The team found these receptors were significantly changed in the addicted drinkers. They then tried the same trick in pre-clinical animal models and got the same result.
“One of the things we’re interested in is revitalising neuropsychiatric medicines research.”
“Alongside that,” says Professor Christopoulos, “we were able to couple this finding to the other big thing that we had previously discovered, which is a totally different way of targeting these proteins with high selectivity. That’s the other part of the story – the ‘dimmer switch’.
“Most medicines on the market targeting these proteins simply activate or block them, much like an ‘on/off’ switch,” he says.

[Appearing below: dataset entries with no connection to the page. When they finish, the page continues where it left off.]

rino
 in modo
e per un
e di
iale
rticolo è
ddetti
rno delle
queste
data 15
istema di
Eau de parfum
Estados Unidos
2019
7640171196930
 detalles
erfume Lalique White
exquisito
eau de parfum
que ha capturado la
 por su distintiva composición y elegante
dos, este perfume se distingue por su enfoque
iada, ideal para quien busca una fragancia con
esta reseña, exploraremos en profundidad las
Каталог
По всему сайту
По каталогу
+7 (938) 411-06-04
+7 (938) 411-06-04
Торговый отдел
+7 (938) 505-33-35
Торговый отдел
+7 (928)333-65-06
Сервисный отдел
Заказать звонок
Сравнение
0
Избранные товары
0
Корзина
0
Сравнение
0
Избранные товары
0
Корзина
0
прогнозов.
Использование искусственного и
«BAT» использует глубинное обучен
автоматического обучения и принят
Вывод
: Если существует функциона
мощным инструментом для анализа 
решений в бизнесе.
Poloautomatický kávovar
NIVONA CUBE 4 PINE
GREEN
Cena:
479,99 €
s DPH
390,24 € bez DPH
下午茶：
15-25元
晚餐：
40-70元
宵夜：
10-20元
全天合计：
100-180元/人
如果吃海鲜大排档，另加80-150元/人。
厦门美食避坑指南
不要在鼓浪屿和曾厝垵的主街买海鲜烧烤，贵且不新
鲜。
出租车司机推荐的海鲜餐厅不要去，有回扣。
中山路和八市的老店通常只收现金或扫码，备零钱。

“What we discovered is a completely different region on these proteins, akin to a dimmer switch. You can literally design drugs that dial protein activity up or down to a predefined level!
“Not only does this make your drug more selective, but you can also titrate the effect to the specific disease, giving you more control. For instance, now that we know the M4 receptor is reduced in alcohol addiction, we can use our dimmer-switch approach to design medicines that dial its activity back up.”
Pre-clinical models can be used for testing
Another important finding of the study with relevance to medicines development is that the pre-clinical models used by the researchers can also now be used to test potential drugs, because of the link between the human and animal results identified by the team.
This is very important because, in the past, the lack of such predictive capability of animal models contributed to many clinical trial failures of psychiatric drugs; despite the huge market, psychiatric drugs are notoriously expensive to develop.
Indeed, in a commentary alongside the published paper in Biological Psychiatry, two University of Cambridge psychology researchers, while calling the Monash research a “landmark study”, wrote that “few blockbuster treatments have emerged from the ‘receptor revolution’ in neuropsychiatry”.
To Professor Christopoulos, this is an opportunity rather than an impediment.
“One of the things we’re interested in is revitalising neuropsychiatric medicines research,” he says. “Every psychiatric drug on the market is based on 50-year-old science.
“Here at Monash we have an engine of innovation that can break this bottleneck. Although we are world leaders in this new type of pharmacology, we also know that getting a medicine to market is a monumental and highly collaborative task. Fortunately, we partner frequently and we partner well, so we’re excited about where this can take us next.”